Thats exactly what I had in mind, thanks!

> I also propose the following wording added at the end of section 5.3. Reporting Node Maintenance of Overload Control State
> " A reporting node that receives a capability announcement from a new reacting node, meaning a reacting node for which it does not have an OCS entry, and the reporting node chooses the rate algorithm for that reacting node SHOULD recalculate the rate to be allocated to all reacting nodes.  Any changed rate values will be communicated in the next OLR sent to each reacting node.”

I will leave it to you to decide, but I don’t know that the SHOULD is necessary.
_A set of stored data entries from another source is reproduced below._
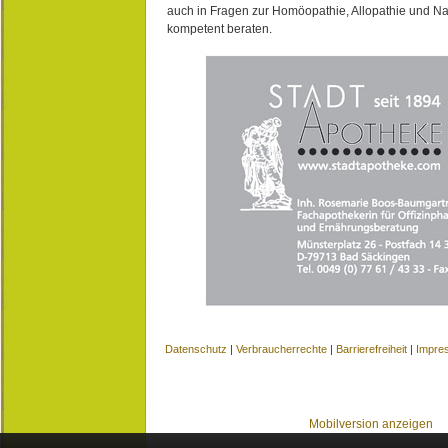
auch in Fragen zur Homöopathie, Allopathie und N
kompetent beraten.
Datenschutz
|
Verbraucherrechte
|
Barrierefreiheit
|
Impre
Mobilversion anzeigen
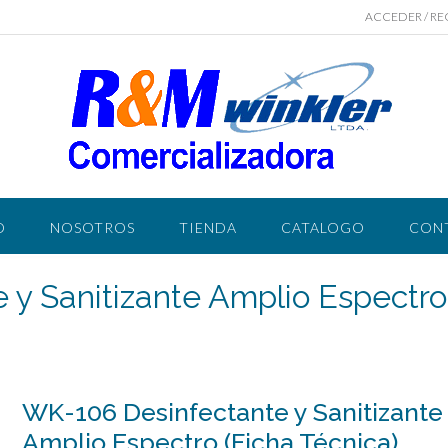
ACCEDER / RE
O
NOSOTROS
TIENDA
CATALOGO
CON
y Sanitizante Amplio Espectro
WK-106 Desinfectante y Sanitizante
Amplio Espectro (Ficha Técnica)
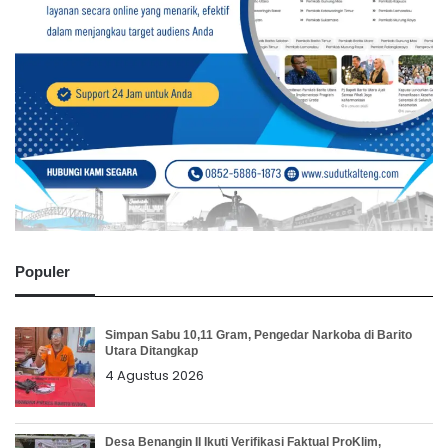
Populer
Simpan Sabu 10,11 Gram, Pengedar Narkoba di Barito
Utara Ditangkap
4 Agustus 2026
Desa Benangin II Ikuti Verifikasi Faktual ProKlim,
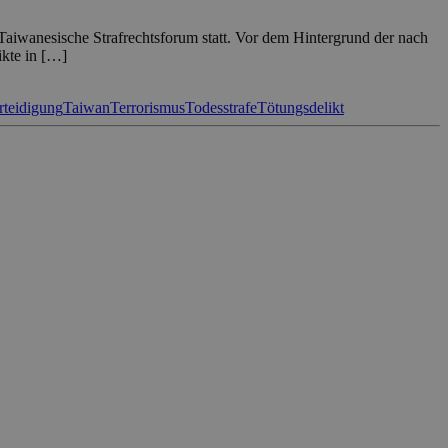
Taiwanesische Strafrechtsforum statt. Vor dem Hintergrund der nach
ikte in […]
rteidigung
Taiwan
Terrorismus
Todesstrafe
Tötungsdelikt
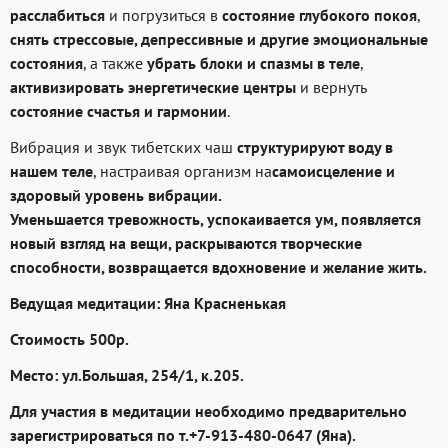
расслабиться
и погрузиться в
состояние глубокого покоя
,
снять стрессовые, депрессивные и другие эмоциональные
состояния
, а также
убрать блоки и спазмы в теле
,
активизировать энергетические центры
и вернуть
состояние счастья и гармонии
.
Вибрация и звук тибетских чаш
структурируют воду в
нашем теле
, настраивая организм на
самоисцеление и
здоровый уровень вибрации.
Уменьшается тревожность, успокаивается ум, появляется
новый взгляд на вещи, раскрываются творческие
способности,
возвращается вдохновение и желание жить.
Ведущая медитации:
Яна Красненькая
Стоимость
500р.
Место: ул.Большая, 254/1, к.205.
Для участия в медитации необходимо предварительно
зарегистрироваться по т.+7-913-480-0647 (Яна).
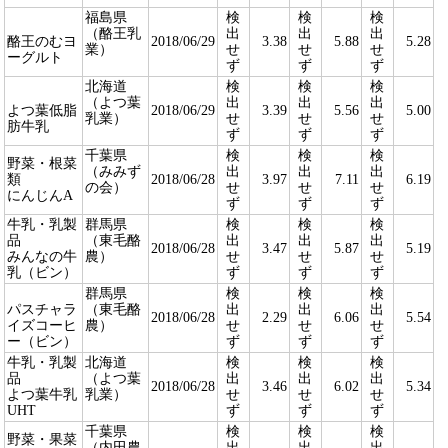
福島県
検
検
検
（酪王乳
出
出
出
酪王のむヨ
2018/06/29
3.38
5.88
5.28
業）
せ
せ
せ
ーグルト
ず
ず
ず
北海道
検
検
検
（よつ葉
出
出
出
よつ葉低脂
2018/06/29
3.39
5.56
5.00
乳業）
せ
せ
せ
肪牛乳
ず
ず
ず
千葉県
検
検
検
野菜・根菜
（みみず
出
出
出
類
2018/06/28
3.97
7.11
6.19
の会）
せ
せ
せ
にんじんA
ず
ず
ず
牛乳・乳製
群馬県
検
検
検
品
（東毛酪
出
出
出
2018/06/28
3.47
5.87
5.19
みんなの牛
農）
せ
せ
せ
乳（ビン）
ず
ず
ず
群馬県
検
検
検
パスチャラ
（東毛酪
出
出
出
2018/06/28
2.29
6.06
5.54
イズコーヒ
農）
せ
せ
せ
ー（ビン）
ず
ず
ず
牛乳・乳製
北海道
検
検
検
品
（よつ葉
出
出
出
2018/06/28
3.46
6.02
5.34
よつ葉牛乳
乳業）
せ
せ
せ
UHT
ず
ず
ず
千葉県
検
検
検
野菜・果菜
（内田農
出
出
出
We could treat this as a statement of fact of which people need to be aware. (“may need to” or “needs to”).

> Steve
> On 9/16/18 12:44 AM, Ben Campbell wrote:
>>> On Sep 15, 2018, at 8:31 PM, Gunn, Janet P (NONUS) <> <> wrote:
>>> Just addressing the first point- deleted the rest
>>> -----Original Message-----
>>> From: DiME <> <> On Behalf Of Ben Campbell
>>> Sent: Saturday, September 15, 2018 7:57 PM
>>> To: <>
>>> Cc: <>
>>> Subject: Re: [Dime] New version of DOIC rate draft
>>> Substantive Comments:
>>> - General: I still think more discussion is needed about allocating rate to multiple input sources. I get that the actual allocation is a matter of local policy, but there’s still implications that need discussion. I’m not sure I got my concern across in previous discussion, so here’s another attempt:
>>> The issue I think needs elaboration on is how the offered load varies with the number of sources times the (average) rate per each source. That is, if the number of sources changes, the reacting node may need to change the rate limits assigned to each existing source.
>>> As a hypothetical example, lets assume a reporting node wants to limit its entire offered load to 1000 tps. Further assume it has 10 active reacting nodes (all supporting the rate algorithm). Local policy is to allocate the rate limit equally across sources. So it sends an OLR to each of those clients to give it a rate limit of 100 tps. Now, if another 10 reacting nodes become active, it needs to reallocate the load across all 20, giving each a limit of 50 tps. Now, if some of those reacting nodes go off-line, or simply reduce their activity beneath the limit for an extended period of time, the reporting node may need to increase the allocation to the remaining nodes.
>>> This is a fairly fundamental difference between rate and load; rate uses absolute numbers while load uses percentages.
>>> <JPG> I am not sure if it is as fundamental a difference  as you think. (in both cases assuming each node has a relatively stable  load.)
>>> If there are 10 active reacting nodes, it asks each node to reduce its traffic to  (say) 50%.
>>> If 10 more nodes become active, it will need to ask each node to reduce its traffic to 25%
>>> If some of those nodes go offline, or reduce their traffic, it will increase the (percentage) allocation to each remaining node.
>>> The "fundamental" difference is when each node has a fluctuating, unstable, load.
>>> Under "load" a node which currently has a small load needs to cut its traffic by the SAME percentage as the node which currently has a large load.
>>> Under "rate" a node which currently has a small load does NOT need to cut its load while the node which currently has a large load DOES need to cut its load.</JPG>
>> Hi,
>> There can be more than one fundamental difference :-)
>> I wasn’t talking about how clients behave, I was talking about how the server expresses it’s intention. If a server wants to reduce the current load by half using the loss algorithm, it doesn’t need to know how many clients there are. Of course, it may have to keep adjusting the percentage if the offered load is not stable. OTOH, If it wants to reduce the load to a specific rate using the rate algorithm, it does need to know many clients there are.
>>  I’m not saying this is a flaw in any way. I agree that in many cases an absolute TPS value may be more useful than a relative value. I’m just saying the draft should talk about it.
>> Thanks,
>> Ben.